Würde sich Deutschland an diesem Modellprojekt orientieren, könnten die "Ankerzentren" Experten zufolge tatsächlich sinnvoll sein. Denn in der Tat wären die Wege in einer solchen Einrichtung kürzer und die Verfahren könnten so womöglich beschleunigt werden. Und eine rasche Gewissheit über das persönliche Schicksal ist allemal besser als ein schier endloses Ausharren ohne Perspektive.

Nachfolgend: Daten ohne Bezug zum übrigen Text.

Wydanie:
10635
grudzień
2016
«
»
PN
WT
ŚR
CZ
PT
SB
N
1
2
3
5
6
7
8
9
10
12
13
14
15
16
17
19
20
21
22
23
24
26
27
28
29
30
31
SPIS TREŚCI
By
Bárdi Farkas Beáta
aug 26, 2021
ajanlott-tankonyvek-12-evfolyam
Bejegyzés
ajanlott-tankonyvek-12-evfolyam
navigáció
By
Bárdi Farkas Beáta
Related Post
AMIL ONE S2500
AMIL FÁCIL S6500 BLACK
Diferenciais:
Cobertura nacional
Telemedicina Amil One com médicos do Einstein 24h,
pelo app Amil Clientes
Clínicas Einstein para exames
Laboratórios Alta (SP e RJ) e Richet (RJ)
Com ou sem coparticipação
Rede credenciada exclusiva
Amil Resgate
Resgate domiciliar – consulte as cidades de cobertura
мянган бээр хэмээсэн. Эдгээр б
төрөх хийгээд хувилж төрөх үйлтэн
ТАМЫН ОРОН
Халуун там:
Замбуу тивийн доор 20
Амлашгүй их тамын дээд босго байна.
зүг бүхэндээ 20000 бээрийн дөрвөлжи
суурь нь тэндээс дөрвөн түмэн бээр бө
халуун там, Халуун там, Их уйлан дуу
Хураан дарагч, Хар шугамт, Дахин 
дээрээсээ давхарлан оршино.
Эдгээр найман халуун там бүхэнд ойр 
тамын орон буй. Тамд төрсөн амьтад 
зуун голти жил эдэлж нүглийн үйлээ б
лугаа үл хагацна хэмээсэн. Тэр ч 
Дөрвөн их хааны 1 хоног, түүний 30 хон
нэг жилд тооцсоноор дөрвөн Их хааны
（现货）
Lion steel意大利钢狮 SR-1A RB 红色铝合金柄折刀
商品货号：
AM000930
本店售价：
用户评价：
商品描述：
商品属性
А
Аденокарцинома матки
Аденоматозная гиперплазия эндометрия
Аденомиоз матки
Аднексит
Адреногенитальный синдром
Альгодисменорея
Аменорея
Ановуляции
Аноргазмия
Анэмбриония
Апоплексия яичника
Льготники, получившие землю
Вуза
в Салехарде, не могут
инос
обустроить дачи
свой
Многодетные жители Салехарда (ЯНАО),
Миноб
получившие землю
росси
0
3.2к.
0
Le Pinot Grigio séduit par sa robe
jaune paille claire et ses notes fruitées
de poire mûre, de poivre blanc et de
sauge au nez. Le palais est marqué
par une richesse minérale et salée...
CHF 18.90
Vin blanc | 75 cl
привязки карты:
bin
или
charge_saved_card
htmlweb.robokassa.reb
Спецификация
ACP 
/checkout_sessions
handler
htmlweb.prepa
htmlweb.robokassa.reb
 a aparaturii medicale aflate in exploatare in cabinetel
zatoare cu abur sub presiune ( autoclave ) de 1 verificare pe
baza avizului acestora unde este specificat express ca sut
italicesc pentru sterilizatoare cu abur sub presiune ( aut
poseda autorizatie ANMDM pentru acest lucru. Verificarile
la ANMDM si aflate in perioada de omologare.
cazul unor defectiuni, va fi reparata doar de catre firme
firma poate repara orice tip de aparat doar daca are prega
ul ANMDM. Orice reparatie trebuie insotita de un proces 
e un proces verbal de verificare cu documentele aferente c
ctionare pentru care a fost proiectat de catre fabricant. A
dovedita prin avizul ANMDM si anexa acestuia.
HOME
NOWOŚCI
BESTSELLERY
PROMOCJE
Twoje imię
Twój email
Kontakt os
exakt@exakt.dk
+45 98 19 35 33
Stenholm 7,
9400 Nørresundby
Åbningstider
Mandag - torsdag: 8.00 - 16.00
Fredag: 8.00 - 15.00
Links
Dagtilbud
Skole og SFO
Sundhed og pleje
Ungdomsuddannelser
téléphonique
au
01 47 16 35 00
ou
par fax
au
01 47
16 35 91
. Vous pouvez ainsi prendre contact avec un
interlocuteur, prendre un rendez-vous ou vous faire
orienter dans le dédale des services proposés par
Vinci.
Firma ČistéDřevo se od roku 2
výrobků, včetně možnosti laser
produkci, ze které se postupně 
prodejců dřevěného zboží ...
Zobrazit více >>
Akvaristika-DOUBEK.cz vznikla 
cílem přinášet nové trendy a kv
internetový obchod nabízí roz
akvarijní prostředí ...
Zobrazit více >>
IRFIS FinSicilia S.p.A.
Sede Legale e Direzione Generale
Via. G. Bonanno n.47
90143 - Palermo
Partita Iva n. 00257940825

Doch laut den Seehofer-Plänen sollen etwa 1000 Menschen in den "Ankerzentren" untergebracht werden können - und zwar bis zu 18 Monate, Familien mit Kindern bis zu sechs. Wenn sie dort abgeschottet von Arbeit, Schule, Nachbarn und Ehrenamtlichen leben, wie es Flüchtlingsinitiativen in Bamberg und Manching beobachten, habe das schwerwiegende Auswirkungen auf die Psyche und die Integrationsperspektive dieser Menschen. Konflikte in den Einrichtungen seien programmiert.
Und dass Abschiebungen, wie Seehofer hofft, aus diesen Zentren letztlich leichter würden, bezweifelt Pro Asyl ebenfalls. "Das Konzept zielt auf Abschreckung und Zermürbung. So lange es dort keine rechtswidrigen Inhaftierungen gibt, könnten Flüchtlinge sich nach negativem Asylbescheid auch von dort wegbewegen", sagt Geschäftsführer Burkhardt.